Question: If Latin is as important as you said last month, why would we ever use English [the vernacular, be it English, Spanish, or whatever] at Mass?
Answer: The Council of Trent wisely advised that, concerning the Mass, "it has not seemed expedient to the Fathers, that it should be everywhere celebrated in the vulgar tongue" (Session 22, Ch. VIII) and that "If anyone saith ... that the Mass ought to be celebrated in the vulgar tongue only ... let him be anathema" (Session 22, Canon IX). At Our Lady of the Rosary the Mass is always in Latin, with the people reciting or singing the parts appropriate to them in Latin. Yet, implicit in the Council's decree is the possibility that in some times and places it may be expedient to use the vernacular.
Our schedule includes Masses at a rest home where the patients are often close to senility. The Mass is generally attended by a good percentage of non-Catholics (and Catholics who have not heard Mass in Latin for 35 years). At St. Peter's Mission in Miami, most of the parishioners are Bahamins who have always worshipped in English. The vernacular Mass is extremely useful in such situations.

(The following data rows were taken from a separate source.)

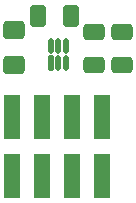
<source format=gts>
G04 #@! TF.GenerationSoftware,KiCad,Pcbnew,(6.0.1)*
G04 #@! TF.CreationDate,2022-01-18T01:04:24-05:00*
G04 #@! TF.ProjectId,SensorStick-TSL2572,53656e73-6f72-4537-9469-636b2d54534c,rev?*
G04 #@! TF.SameCoordinates,Original*
G04 #@! TF.FileFunction,Soldermask,Top*
G04 #@! TF.FilePolarity,Negative*
%FSLAX46Y46*%
G04 Gerber Fmt 4.6, Leading zero omitted, Abs format (unit mm)*
G04 Created by KiCad (PCBNEW (6.0.1)) date 2022-01-18 01:04:24*
%MOMM*%
%LPD*%
G01*
G04 APERTURE LIST*
G04 Aperture macros list*
%AMRoundRect*
0 Rectangle with rounded corners*
0 $1 Rounding radius*
0 $2 $3 $4 $5 $6 $7 $8 $9 X,Y pos of 4 corners*
0 Add a 4 corners polygon primitive as box body*
4,1,4,$2,$3,$4,$5,$6,$7,$8,$9,$2,$3,0*
0 Add four circle primitives for the rounded corners*
1,1,$1+$1,$2,$3*
1,1,$1+$1,$4,$5*
1,1,$1+$1,$6,$7*
1,1,$1+$1,$8,$9*
0 Add four rect primitives between the rounded corners*
20,1,$1+$1,$2,$3,$4,$5,0*
20,1,$1+$1,$4,$5,$6,$7,0*
20,1,$1+$1,$6,$7,$8,$9,0*
20,1,$1+$1,$8,$9,$2,$3,0*%
G04 Aperture macros list end*
%ADD10RoundRect,0.050000X-0.635000X-1.840000X0.635000X-1.840000X0.635000X1.840000X-0.635000X1.840000X0*%
%ADD11RoundRect,0.137500X0.087500X-0.512500X0.087500X0.512500X-0.087500X0.512500X-0.087500X-0.512500X0*%
%ADD12RoundRect,0.050000X0.175000X-0.600000X0.175000X0.600000X-0.175000X0.600000X-0.175000X-0.600000X0*%
%ADD13RoundRect,0.300000X-0.625000X0.375000X-0.625000X-0.375000X0.625000X-0.375000X0.625000X0.375000X0*%
%ADD14RoundRect,0.300000X0.625000X-0.462500X0.625000X0.462500X-0.625000X0.462500X-0.625000X-0.462500X0*%
%ADD15RoundRect,0.300000X-0.375000X-0.625000X0.375000X-0.625000X0.375000X0.625000X-0.375000X0.625000X0*%
G04 APERTURE END LIST*
D10*
X141620000Y-72000000D03*
X141620000Y-76950000D03*
X139080000Y-72000000D03*
X139080000Y-76950000D03*
X136540000Y-72000000D03*
X136540000Y-76950000D03*
X134000000Y-72000000D03*
X134000000Y-76950000D03*
D11*
X137287500Y-65925000D03*
X137937500Y-65925000D03*
X138587500Y-65925000D03*
X138587500Y-67425000D03*
X137937500Y-67425000D03*
D12*
X137287500Y-67425000D03*
D13*
X141000000Y-64800000D03*
X141000000Y-67600000D03*
X143300000Y-64800000D03*
X143300000Y-67600000D03*
D14*
X134200000Y-67587500D03*
X134200000Y-64612500D03*
D15*
X136200000Y-63400000D03*
X139000000Y-63400000D03*
M02*

</source>
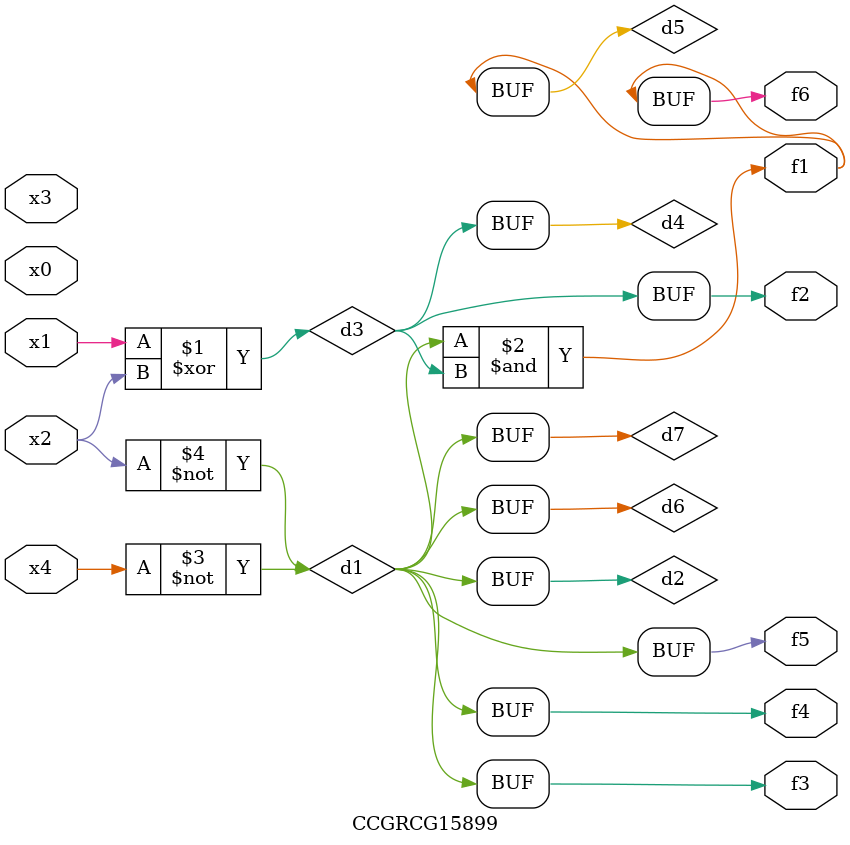
<source format=v>
module CCGRCG15899(
	input x0, x1, x2, x3, x4,
	output f1, f2, f3, f4, f5, f6
);

	wire d1, d2, d3, d4, d5, d6, d7;

	not (d1, x4);
	not (d2, x2);
	xor (d3, x1, x2);
	buf (d4, d3);
	and (d5, d1, d3);
	buf (d6, d1, d2);
	buf (d7, d2);
	assign f1 = d5;
	assign f2 = d4;
	assign f3 = d7;
	assign f4 = d7;
	assign f5 = d7;
	assign f6 = d5;
endmodule

</source>
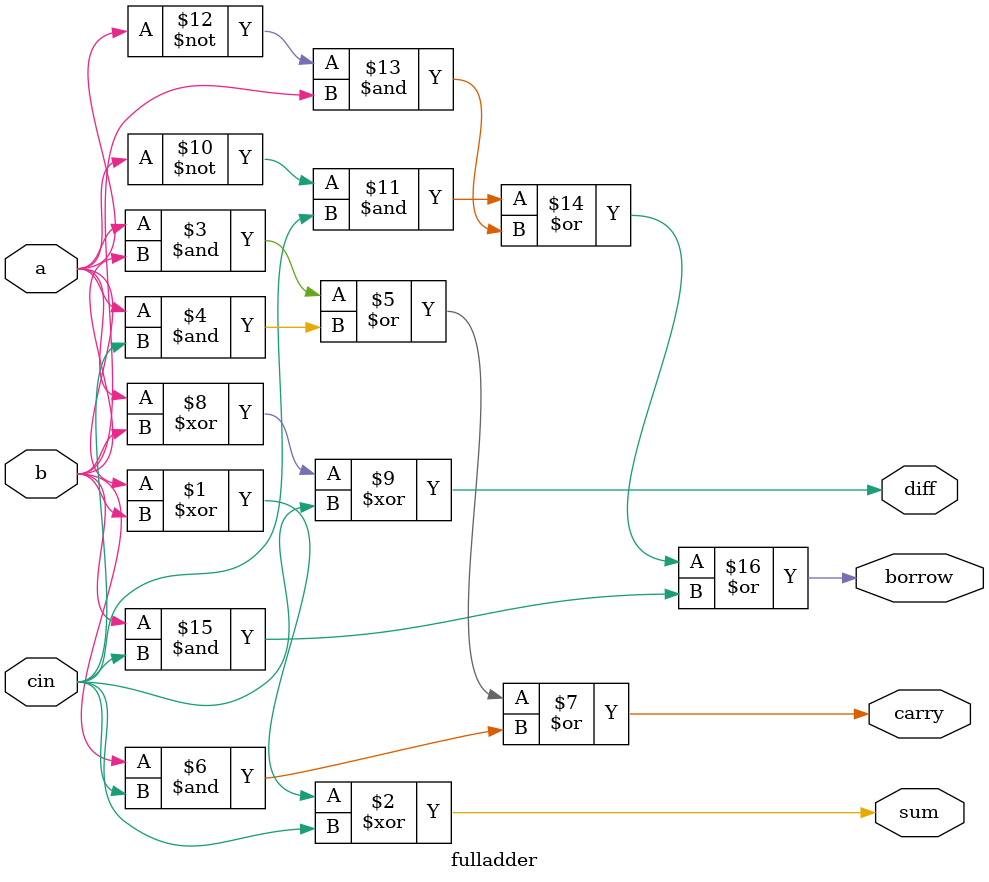
<source format=v>
module fulladder(a,b,cin,sum,diff,carry,borrow);
input a,b,cin;
output sum,diff,carry,borrow;
assign sum = (a^b^cin);
assign carry = (a&b)|(a&cin)|(b&cin);
assign diff = (a^b^cin);
assign borrow = (~a&cin)|(~a&b)|(b&cin);
endmodule
</source>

It is also expedient to read in English the longer lessons and Gospels that come occasionally throughout the year. The Easter Vigil, for example, or the Gospel of Palm Sunday (which we are then free to read in its "uncut" version, linking the Last Supper and the Crucifixion).1
Finally, the vernacular has been very well received for the Sacramentals and the Divine Office. Ceremonies like the blessing of holy water, or of first-fruits on the Assumption become quite meaningful. We are also able pray a few elements of the Office as a congregation (Terce following morning Mass, Vespers and Compline on First Friday evenings), which we could not manage otherwise.
Latin is the irreplaceable standard of Western Catholic theology and prayer, but there are times when the vernacular is, as Trent said, "expedient."
1. Matthew 26 & 27, and the parallel Gospels read during Holy Week: Tuesday, Mark 14 & 15; Wednesday, Luke 22 & 23.